Täter verwenden bei Beschaffungsfahrten verschiedene Autos

Brachte der florierende Handel Unruhe in den Drogenmarkt Ergenzingen? Auch diese Frage interessiert das Landgericht vor dem Hintergrund, dass der Angeklagte bei seiner Verhaftung die verdeckt und in Zivilkleidung auftretenden ermittelnden Beamten nicht als Polizisten erkannt haben möchte. Immerhin so viel verrät der 24-Jährige Zeuge: "Es gab da noch zwei oder drei Albaner aus Böblingen. Zwei Kumpels haben ihr Zeug von ihnen bezogen." Der 20-Jährige Mitbewohner möchte zu eventuellen Konflikten mit den anderen aber nichts sagen. "Ich habe darüber nie etwas mitbekommen. S. (der Angeklagte) ist größer und stärker als ich. Er hätte das selbst geregelt."

Auch über das Vorgehen der Männer auf ihren Beschaffungsfahrten erzählte der 24-Jährige, der stets mit dem Angeklagten im Auto saß: "Wir haben öfters die Fahrzeuge gewechselt. Der Wagen von S. war zu auffällig. Das ist schon ein ordentlicher Schlitten." In dem Wagen hätten die Dealer eher befürchtet, von der Polizei kontrolliert zu werden. Am 11. März waren sie deswegen mit einem unauffälligen Kleinwagen der Mutter einer der Männer unterwegs.

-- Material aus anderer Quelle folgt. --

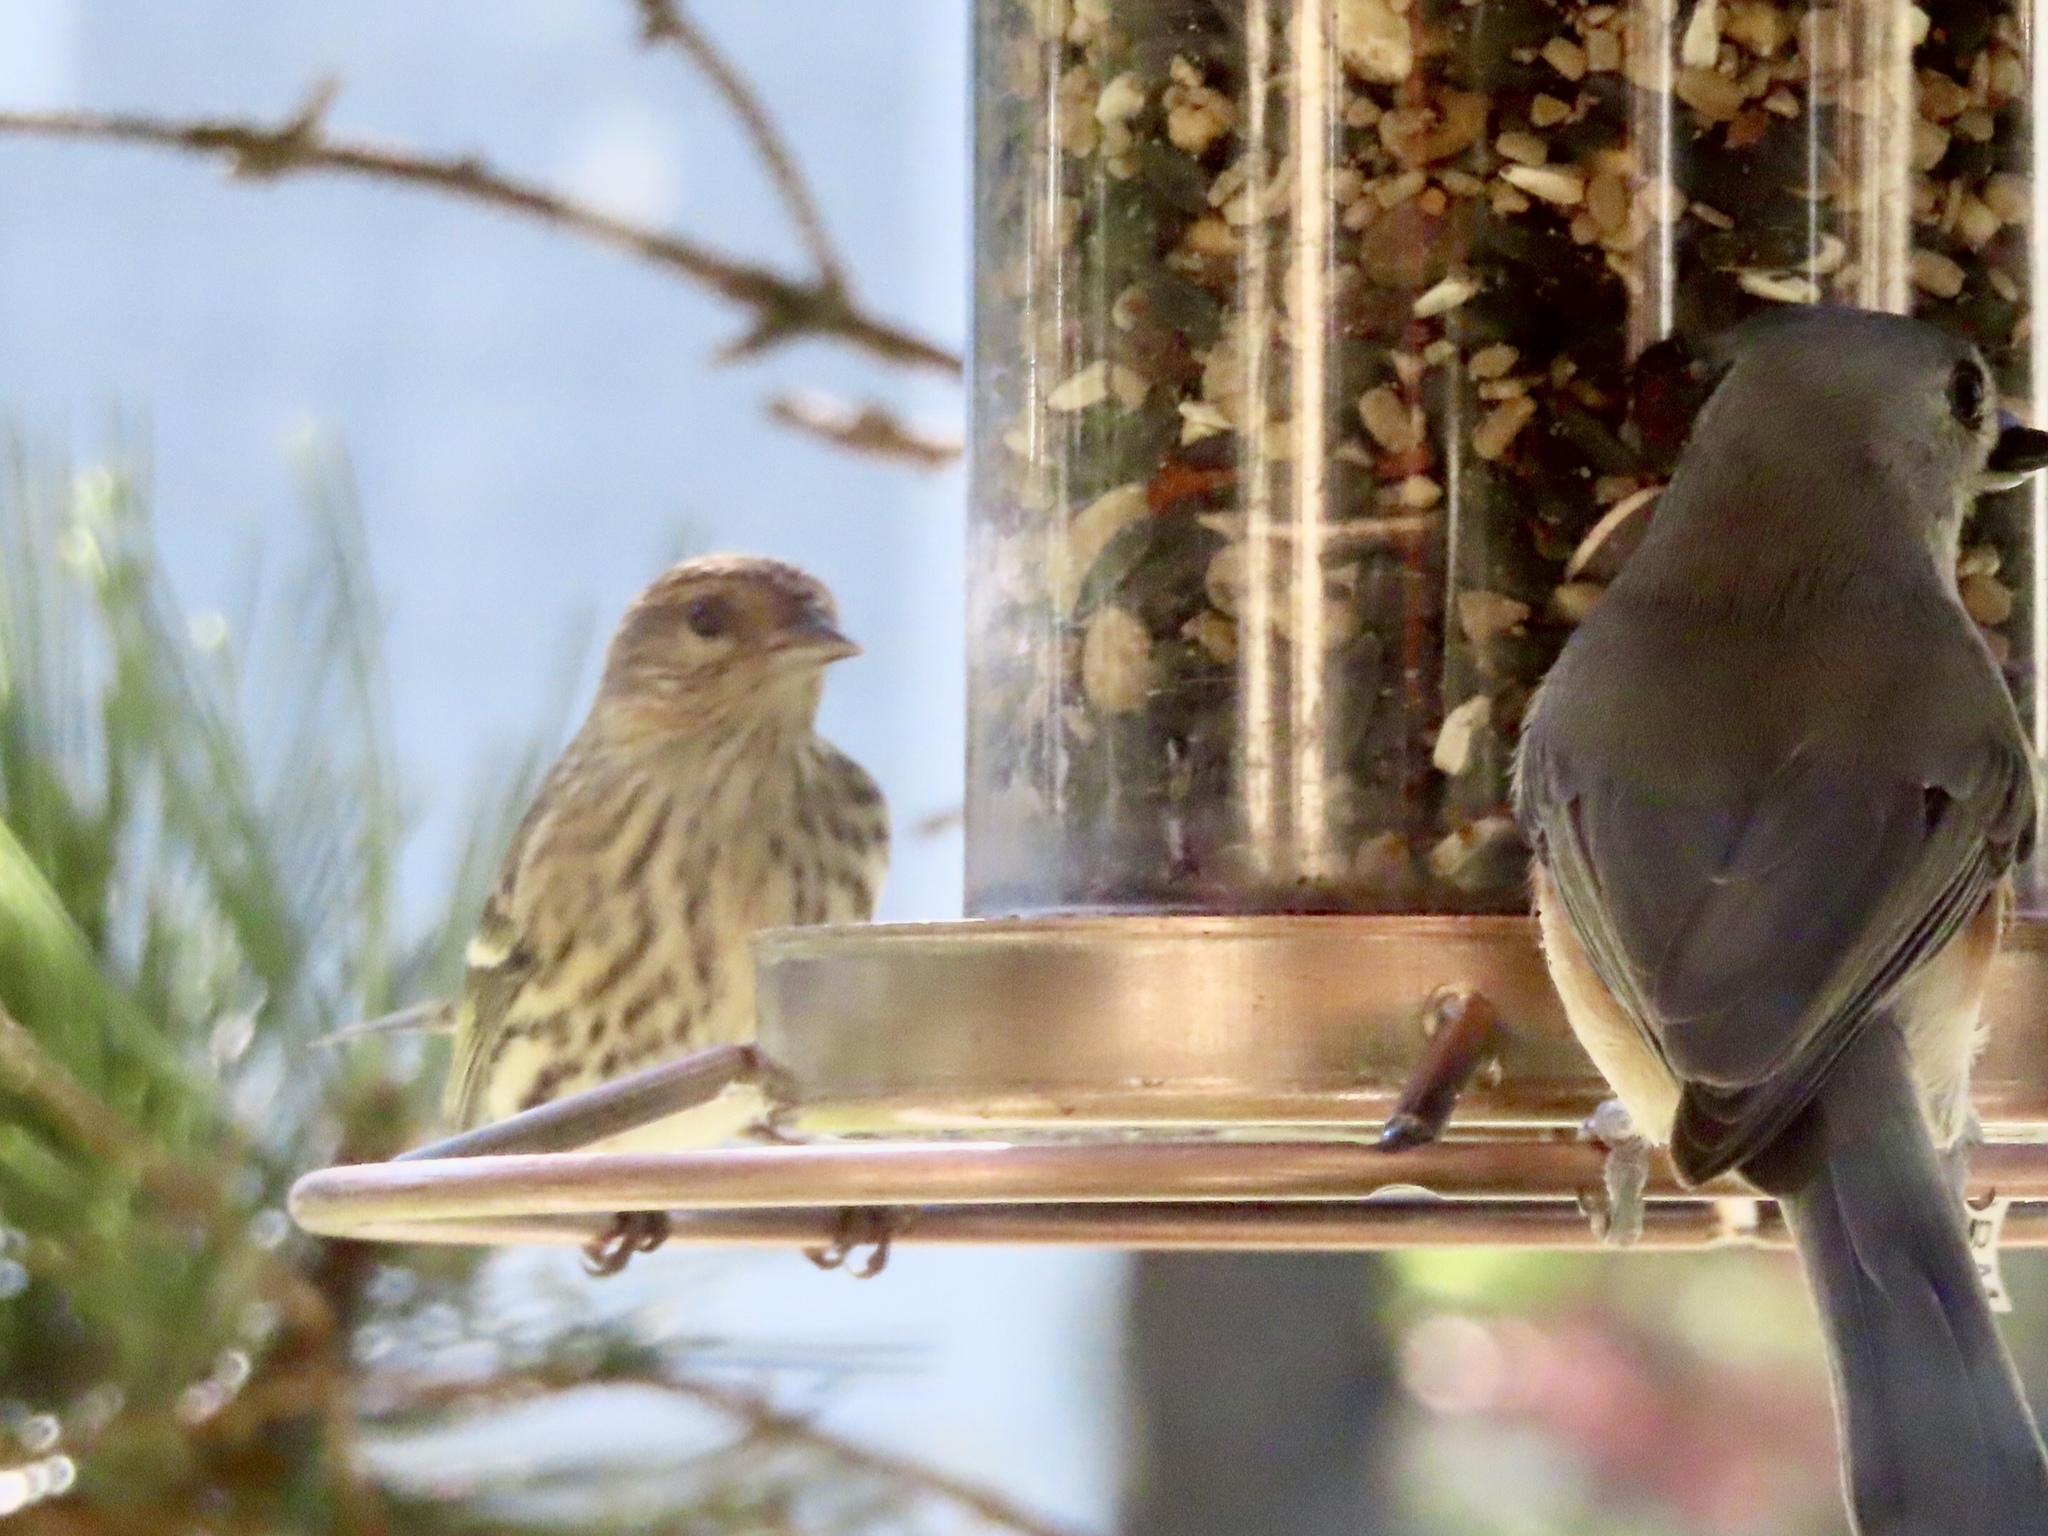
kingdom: Animalia
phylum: Chordata
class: Aves
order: Passeriformes
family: Fringillidae
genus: Spinus
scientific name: Spinus pinus
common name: Pine siskin
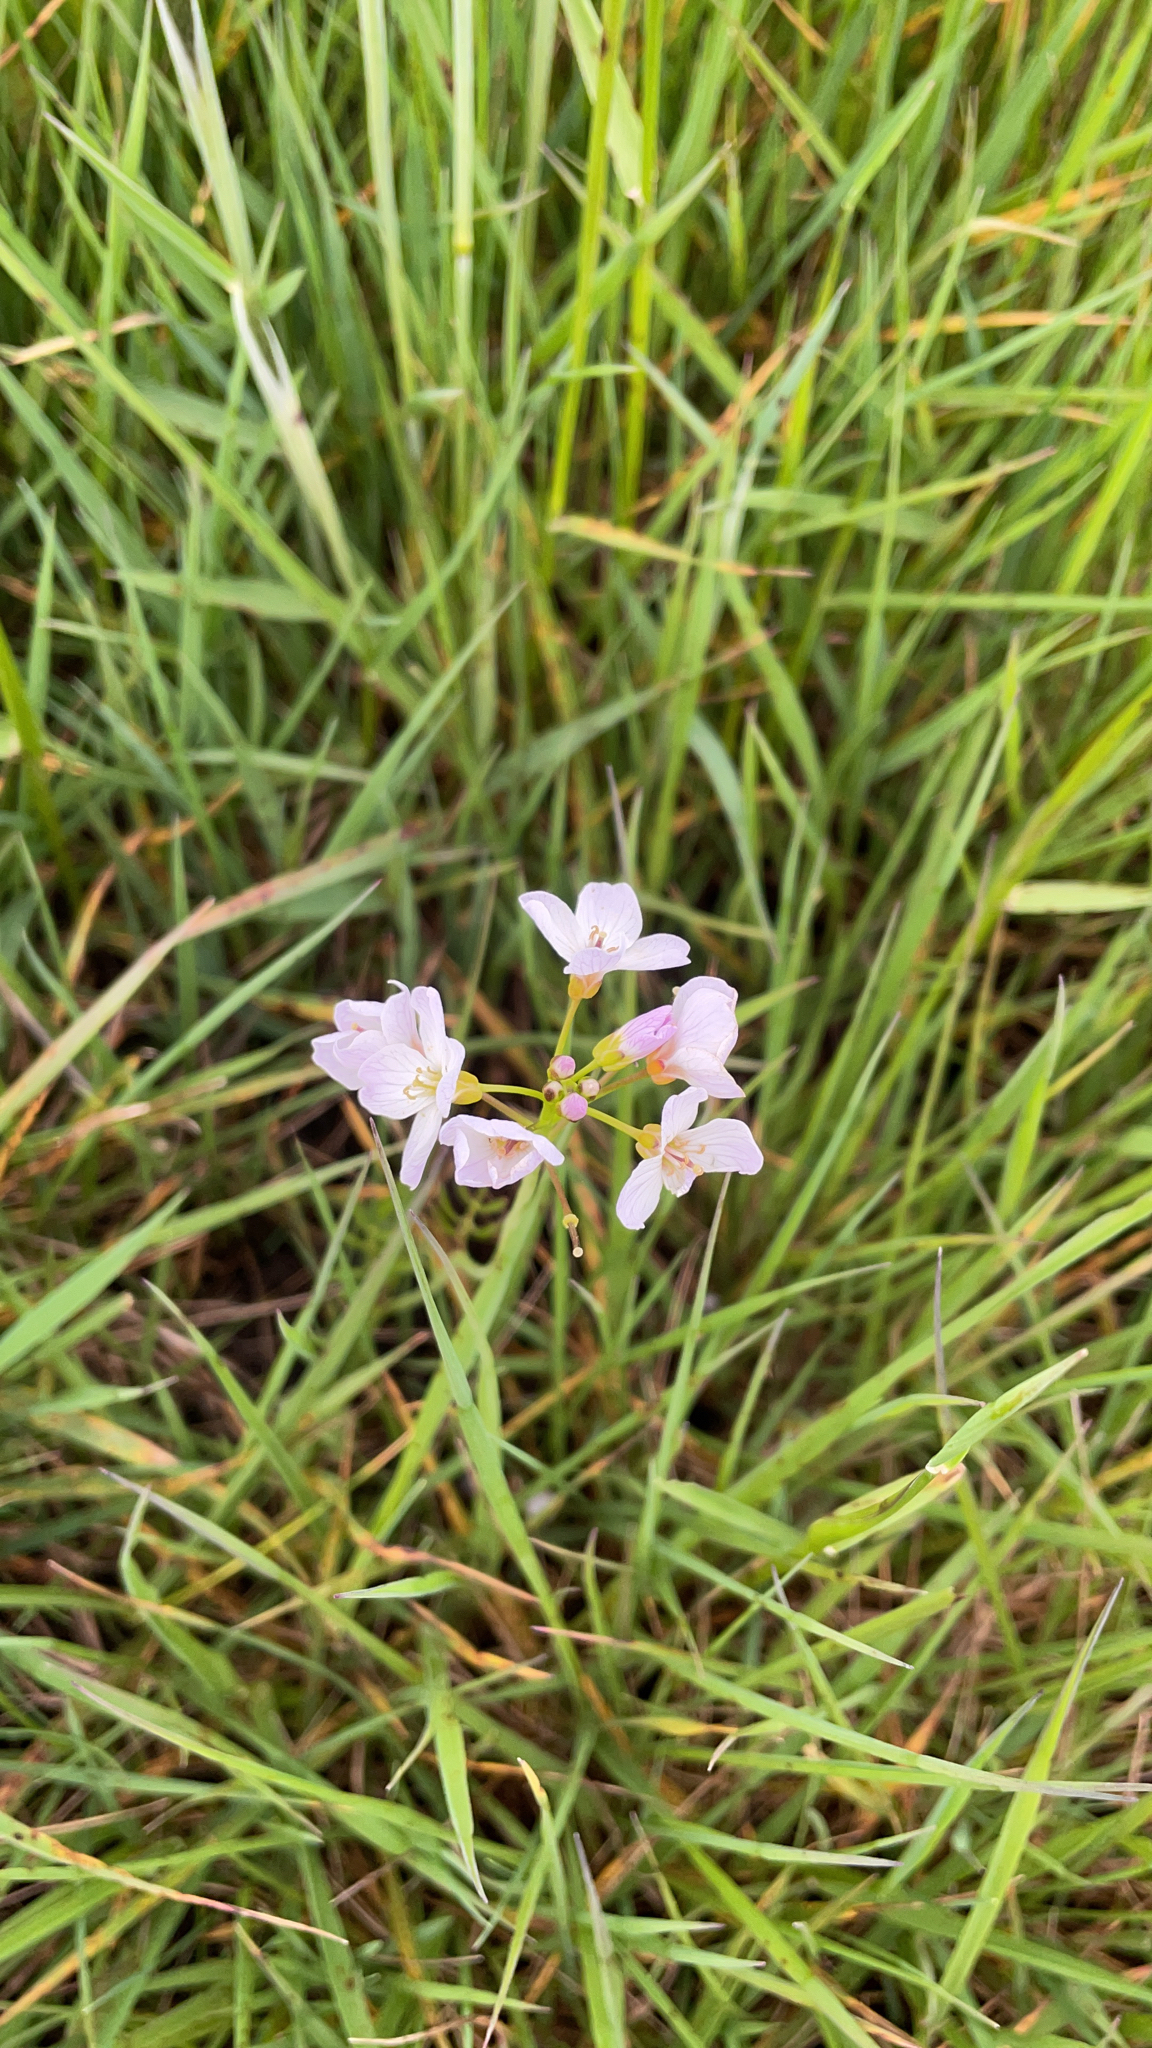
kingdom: Plantae
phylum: Tracheophyta
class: Magnoliopsida
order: Brassicales
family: Brassicaceae
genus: Cardamine
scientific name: Cardamine pratensis
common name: Cuckoo flower
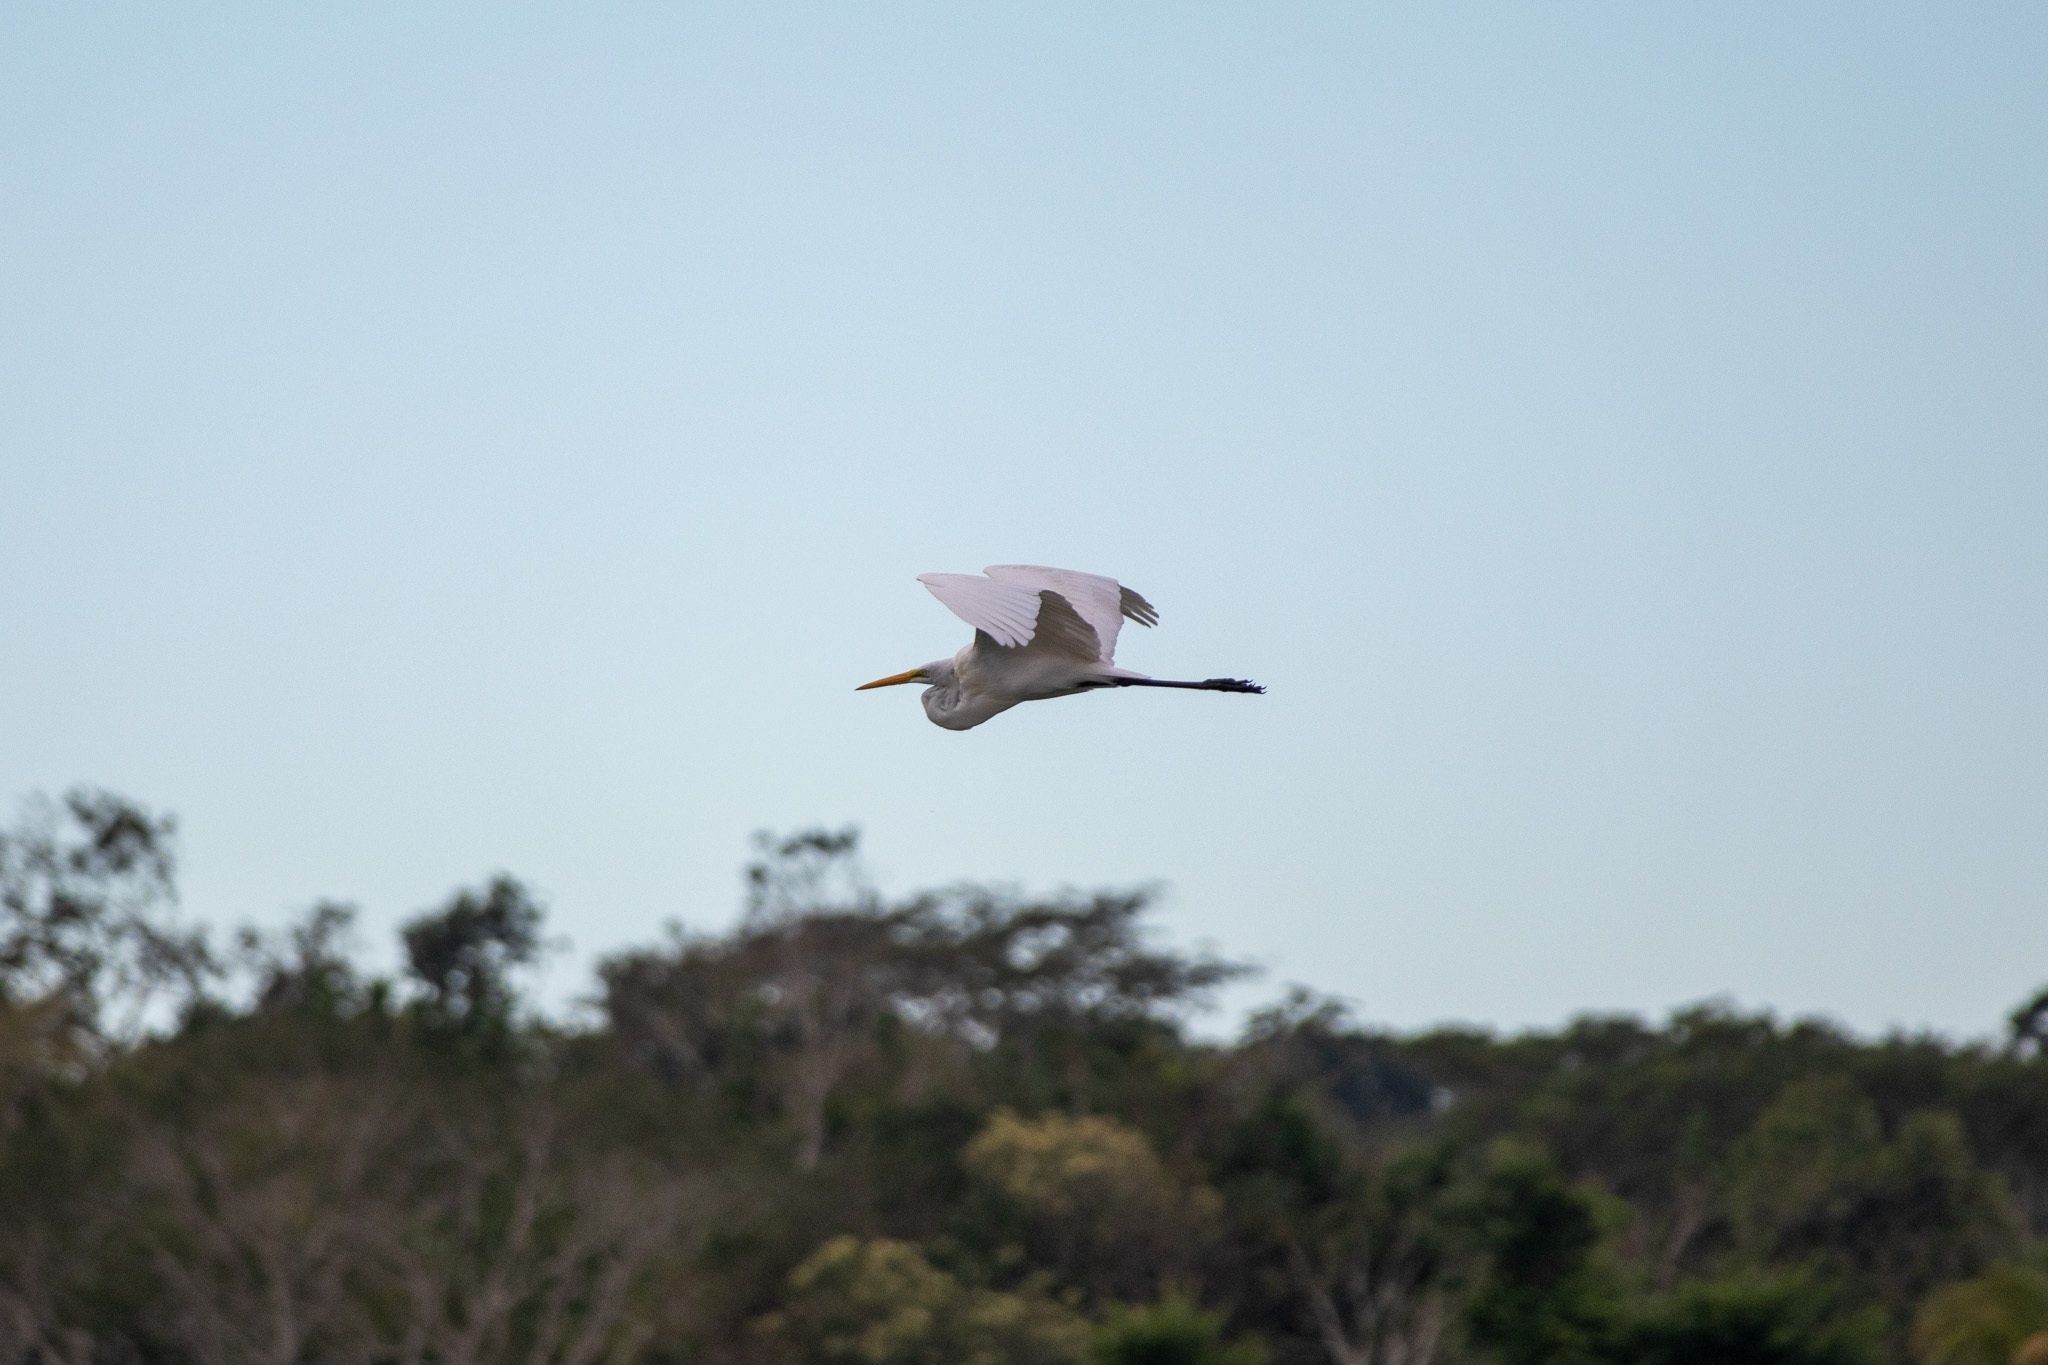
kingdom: Animalia
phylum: Chordata
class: Aves
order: Pelecaniformes
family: Ardeidae
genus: Ardea
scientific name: Ardea alba
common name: Great egret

Dann soll der 24-Jährige erzählen, wie er als Beifahrer die Verhaftung durch ein Mobiles Einsatzkommando in Stuttgart erlebte. Der Zugriff erfolgte an diesem Tag um 21.18 Uhr, als die Drogendealer vor einer roten Ampel hielten. Der Zeuge erzählt: "Plötzlich hat jemand an die Beifahrerscheibe geklopft. Ich habe einen maskierten Mann gesehen. Dann flogen mir die Scherben ins Gesicht. Einen Moment später lag ich auch schon auf dem Boden und mir wurden Handschellen angelegt." Einen vorherigen Warnruf wie "Polizei! Keine Bewegung!" habe er nicht wahrgenommen. Im Auto sei das Radio aufgedreht gewesen, zudem hätten beide noch während der Fahrt Marihuana geraucht. "Dass wir jemanden angefahren haben, habe ich gar nicht mitbekommen. Das ging alles so schnell", sagt er. Heute bereut er, was passiert ist. Dem psychiatrischen Gutachter sagt er auf die Frage, wie er persönlich zu der Verhaftung stehe: "Das hätte nicht so laufen sollen. Es hätte nicht geschossen werden und so viel passieren sollen." Er habe über das Ereignis viel nachgedacht, oft nicht schlafen können. "Mir sind danach schon öfters die Tränen gekommen."

Der Prozess wird am kommenden Donnerstag ab 9 Uhr fortgesetzt. Das Urteil wird am Freitag erwartet.